Until its time to go get your coyote LOLOLOLOLOL


----------



## Fallguy (Jan 23, 2004)

My idea of relaxing!


----------



## hunt4P&amp;Y (Sep 23, 2004)

This looks like the only instance where guns and alcohol mix. lol


----------



## Jiffy (Apr 22, 2005)

Plainsman you didn't tell me you had a jacuzzi on your deck! Is that a turdy-turdy you be shooting there?


----------



## LeviM (Dec 3, 2006)

lol

That is freakin awesome!! A guy would have to think about putting some kind of camo wrap around his beer there!! Or drink it alittle faster!!

:beer:


----------



## DOGKILLR (Oct 9, 2006)

I can only think of one more ingredient that would make it better... perhaps a playmate like Hugh Hefner has around. 8) If you was him you could get about 4. One to get your beer, One to load your gun,One to get your coyote, and one to unload your pistol...if you know what I mean. :beer:


----------



## Bloodyblinddoors (Oct 25, 2006)

DOGKILLR said:


> and one to unload your pistol...
> 
> 
> > Thats great! LOL


----------



## thepain1 (Dec 20, 2006)

I love it cheers to that :beer: :sniper:


----------



## Horsager (Aug 31, 2006)

*Jiffy Wrote:*



> Is that a turdy-turdy you be shooting there?
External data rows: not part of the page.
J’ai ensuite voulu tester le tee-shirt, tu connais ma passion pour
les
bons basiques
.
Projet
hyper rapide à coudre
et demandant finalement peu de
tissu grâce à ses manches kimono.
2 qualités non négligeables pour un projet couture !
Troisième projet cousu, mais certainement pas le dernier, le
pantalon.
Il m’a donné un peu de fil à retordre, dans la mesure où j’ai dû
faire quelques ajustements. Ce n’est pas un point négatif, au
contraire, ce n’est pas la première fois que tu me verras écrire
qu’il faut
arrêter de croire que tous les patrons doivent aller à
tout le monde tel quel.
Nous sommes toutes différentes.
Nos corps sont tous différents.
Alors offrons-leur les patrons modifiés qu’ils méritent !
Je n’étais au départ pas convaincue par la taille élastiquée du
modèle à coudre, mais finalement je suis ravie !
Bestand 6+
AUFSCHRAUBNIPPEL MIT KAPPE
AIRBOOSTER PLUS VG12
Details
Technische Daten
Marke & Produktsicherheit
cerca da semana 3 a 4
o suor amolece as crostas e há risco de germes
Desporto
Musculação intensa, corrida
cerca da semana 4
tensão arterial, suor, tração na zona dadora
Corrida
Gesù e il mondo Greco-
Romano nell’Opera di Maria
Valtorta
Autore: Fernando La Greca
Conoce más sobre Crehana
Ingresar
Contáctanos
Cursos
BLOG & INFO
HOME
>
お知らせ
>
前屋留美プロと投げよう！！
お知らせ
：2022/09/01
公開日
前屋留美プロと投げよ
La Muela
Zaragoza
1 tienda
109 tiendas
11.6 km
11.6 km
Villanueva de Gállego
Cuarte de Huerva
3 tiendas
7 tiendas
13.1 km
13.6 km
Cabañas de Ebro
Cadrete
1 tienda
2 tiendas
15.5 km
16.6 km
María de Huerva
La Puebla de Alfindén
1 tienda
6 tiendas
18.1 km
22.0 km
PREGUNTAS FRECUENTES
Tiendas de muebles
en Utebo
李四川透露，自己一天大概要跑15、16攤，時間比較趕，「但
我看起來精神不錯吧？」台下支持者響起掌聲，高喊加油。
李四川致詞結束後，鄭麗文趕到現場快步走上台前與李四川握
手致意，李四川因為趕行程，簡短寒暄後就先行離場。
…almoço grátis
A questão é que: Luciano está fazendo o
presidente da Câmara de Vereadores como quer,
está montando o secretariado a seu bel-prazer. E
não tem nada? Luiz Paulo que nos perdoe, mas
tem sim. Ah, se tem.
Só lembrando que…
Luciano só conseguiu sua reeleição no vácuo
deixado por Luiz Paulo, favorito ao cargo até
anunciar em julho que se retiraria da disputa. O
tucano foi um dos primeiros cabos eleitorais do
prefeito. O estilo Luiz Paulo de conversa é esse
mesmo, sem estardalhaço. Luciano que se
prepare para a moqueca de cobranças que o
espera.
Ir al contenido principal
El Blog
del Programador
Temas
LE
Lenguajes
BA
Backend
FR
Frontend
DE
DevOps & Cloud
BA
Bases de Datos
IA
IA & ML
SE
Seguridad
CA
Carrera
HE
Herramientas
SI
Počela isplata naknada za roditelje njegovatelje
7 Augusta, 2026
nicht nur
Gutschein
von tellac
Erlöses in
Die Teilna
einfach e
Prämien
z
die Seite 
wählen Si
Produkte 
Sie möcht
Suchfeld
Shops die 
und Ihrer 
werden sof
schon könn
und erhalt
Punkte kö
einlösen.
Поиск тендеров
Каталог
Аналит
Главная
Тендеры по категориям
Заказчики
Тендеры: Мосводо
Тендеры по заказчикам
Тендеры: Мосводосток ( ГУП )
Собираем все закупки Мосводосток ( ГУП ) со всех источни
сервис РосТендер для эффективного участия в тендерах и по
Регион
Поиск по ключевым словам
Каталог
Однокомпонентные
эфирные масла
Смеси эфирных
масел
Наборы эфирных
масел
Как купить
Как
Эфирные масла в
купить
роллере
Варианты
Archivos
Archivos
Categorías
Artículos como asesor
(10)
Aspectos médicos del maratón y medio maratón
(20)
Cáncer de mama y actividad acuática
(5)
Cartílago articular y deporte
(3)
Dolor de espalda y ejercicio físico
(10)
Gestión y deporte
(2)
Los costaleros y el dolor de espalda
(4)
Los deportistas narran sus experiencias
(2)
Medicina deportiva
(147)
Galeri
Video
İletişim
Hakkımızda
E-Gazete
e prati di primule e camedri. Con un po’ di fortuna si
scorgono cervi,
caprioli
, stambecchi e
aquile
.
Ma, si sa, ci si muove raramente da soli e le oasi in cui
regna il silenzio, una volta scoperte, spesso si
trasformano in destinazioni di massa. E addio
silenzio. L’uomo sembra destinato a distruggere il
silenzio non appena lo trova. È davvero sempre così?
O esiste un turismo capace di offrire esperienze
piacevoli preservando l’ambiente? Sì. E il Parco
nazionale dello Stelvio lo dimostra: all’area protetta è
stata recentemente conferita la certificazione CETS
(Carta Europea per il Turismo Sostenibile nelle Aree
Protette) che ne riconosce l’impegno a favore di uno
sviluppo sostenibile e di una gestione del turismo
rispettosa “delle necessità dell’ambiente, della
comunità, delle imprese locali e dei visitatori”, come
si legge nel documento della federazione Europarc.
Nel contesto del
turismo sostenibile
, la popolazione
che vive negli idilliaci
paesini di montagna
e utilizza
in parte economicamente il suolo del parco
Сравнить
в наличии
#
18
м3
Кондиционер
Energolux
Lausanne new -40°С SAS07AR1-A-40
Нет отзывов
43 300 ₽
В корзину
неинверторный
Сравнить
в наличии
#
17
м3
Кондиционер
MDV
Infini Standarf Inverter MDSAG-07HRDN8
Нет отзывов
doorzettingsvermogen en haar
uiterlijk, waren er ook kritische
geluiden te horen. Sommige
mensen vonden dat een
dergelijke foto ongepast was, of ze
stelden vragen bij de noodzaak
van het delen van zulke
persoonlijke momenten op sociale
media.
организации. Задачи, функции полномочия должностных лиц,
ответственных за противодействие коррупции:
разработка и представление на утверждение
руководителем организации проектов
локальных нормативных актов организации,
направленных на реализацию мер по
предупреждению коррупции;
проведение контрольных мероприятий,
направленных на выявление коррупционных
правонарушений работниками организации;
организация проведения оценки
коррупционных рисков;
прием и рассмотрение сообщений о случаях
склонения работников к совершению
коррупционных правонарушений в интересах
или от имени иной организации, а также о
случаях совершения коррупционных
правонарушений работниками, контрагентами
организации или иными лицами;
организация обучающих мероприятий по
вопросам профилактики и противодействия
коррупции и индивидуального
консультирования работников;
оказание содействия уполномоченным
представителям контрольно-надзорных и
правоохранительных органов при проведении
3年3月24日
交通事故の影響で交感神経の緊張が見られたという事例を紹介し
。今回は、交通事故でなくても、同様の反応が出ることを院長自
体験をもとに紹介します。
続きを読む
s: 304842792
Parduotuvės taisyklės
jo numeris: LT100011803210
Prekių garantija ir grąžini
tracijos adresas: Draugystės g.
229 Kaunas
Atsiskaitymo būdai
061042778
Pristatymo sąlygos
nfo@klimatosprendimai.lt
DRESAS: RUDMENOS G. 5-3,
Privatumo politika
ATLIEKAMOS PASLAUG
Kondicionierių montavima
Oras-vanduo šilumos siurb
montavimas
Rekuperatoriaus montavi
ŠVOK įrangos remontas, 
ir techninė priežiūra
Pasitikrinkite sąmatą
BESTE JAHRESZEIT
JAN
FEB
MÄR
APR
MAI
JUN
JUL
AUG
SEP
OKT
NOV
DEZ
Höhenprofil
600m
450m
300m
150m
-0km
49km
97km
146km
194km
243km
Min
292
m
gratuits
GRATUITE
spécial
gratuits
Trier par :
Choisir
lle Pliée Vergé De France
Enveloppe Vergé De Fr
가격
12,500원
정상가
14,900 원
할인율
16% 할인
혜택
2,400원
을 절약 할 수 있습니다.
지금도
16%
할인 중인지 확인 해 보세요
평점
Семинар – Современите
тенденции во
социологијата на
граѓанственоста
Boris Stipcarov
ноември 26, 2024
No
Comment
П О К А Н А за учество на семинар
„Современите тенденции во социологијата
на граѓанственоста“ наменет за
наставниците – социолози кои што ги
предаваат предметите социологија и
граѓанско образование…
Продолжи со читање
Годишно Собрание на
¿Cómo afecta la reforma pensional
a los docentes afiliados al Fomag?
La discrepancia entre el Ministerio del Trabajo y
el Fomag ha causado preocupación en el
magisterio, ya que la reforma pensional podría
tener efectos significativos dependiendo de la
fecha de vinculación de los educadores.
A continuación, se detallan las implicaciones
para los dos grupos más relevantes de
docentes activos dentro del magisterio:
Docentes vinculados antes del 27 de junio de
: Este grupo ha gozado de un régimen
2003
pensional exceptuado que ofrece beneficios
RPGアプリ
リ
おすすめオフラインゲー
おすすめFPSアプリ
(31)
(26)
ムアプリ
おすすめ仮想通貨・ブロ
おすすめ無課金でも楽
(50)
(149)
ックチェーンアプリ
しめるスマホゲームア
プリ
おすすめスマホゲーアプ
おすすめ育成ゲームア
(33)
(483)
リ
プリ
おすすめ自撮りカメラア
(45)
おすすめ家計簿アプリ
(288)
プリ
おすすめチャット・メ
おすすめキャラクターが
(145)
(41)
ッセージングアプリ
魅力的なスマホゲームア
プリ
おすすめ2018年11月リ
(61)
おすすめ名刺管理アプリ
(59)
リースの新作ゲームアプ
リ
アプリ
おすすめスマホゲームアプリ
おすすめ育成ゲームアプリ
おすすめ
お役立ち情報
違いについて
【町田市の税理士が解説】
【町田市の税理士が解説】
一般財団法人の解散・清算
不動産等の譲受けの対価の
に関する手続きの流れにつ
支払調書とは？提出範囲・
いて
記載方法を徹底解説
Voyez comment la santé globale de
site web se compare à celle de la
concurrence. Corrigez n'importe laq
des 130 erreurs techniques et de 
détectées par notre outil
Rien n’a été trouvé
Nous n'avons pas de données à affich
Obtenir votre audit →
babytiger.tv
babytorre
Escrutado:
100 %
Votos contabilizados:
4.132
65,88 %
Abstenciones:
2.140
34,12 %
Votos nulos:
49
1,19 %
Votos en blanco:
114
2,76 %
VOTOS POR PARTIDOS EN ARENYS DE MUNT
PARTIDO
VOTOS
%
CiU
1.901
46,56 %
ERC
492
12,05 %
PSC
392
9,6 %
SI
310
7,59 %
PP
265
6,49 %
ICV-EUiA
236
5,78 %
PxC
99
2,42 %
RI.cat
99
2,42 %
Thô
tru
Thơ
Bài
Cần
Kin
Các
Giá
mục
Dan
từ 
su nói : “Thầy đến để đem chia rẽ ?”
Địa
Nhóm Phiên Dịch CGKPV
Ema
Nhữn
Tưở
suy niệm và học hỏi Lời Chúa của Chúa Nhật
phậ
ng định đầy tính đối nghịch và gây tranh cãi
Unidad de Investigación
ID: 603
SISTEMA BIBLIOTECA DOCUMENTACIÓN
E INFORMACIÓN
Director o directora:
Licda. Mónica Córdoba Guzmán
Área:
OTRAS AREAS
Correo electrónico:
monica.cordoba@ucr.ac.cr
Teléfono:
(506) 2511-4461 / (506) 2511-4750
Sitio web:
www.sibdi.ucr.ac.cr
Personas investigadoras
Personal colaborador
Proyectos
It's a varmint rifle so it has to be a 25-35.

I believe a set-up like that would keep my wife much more interrested in shooting.


----------



## Bore.224 (Mar 23, 2005)

Good thing you got that hunter orange hat on somebody might think your a deer in a Hot tub 

P.S I would get a stainless rifle :lol:


----------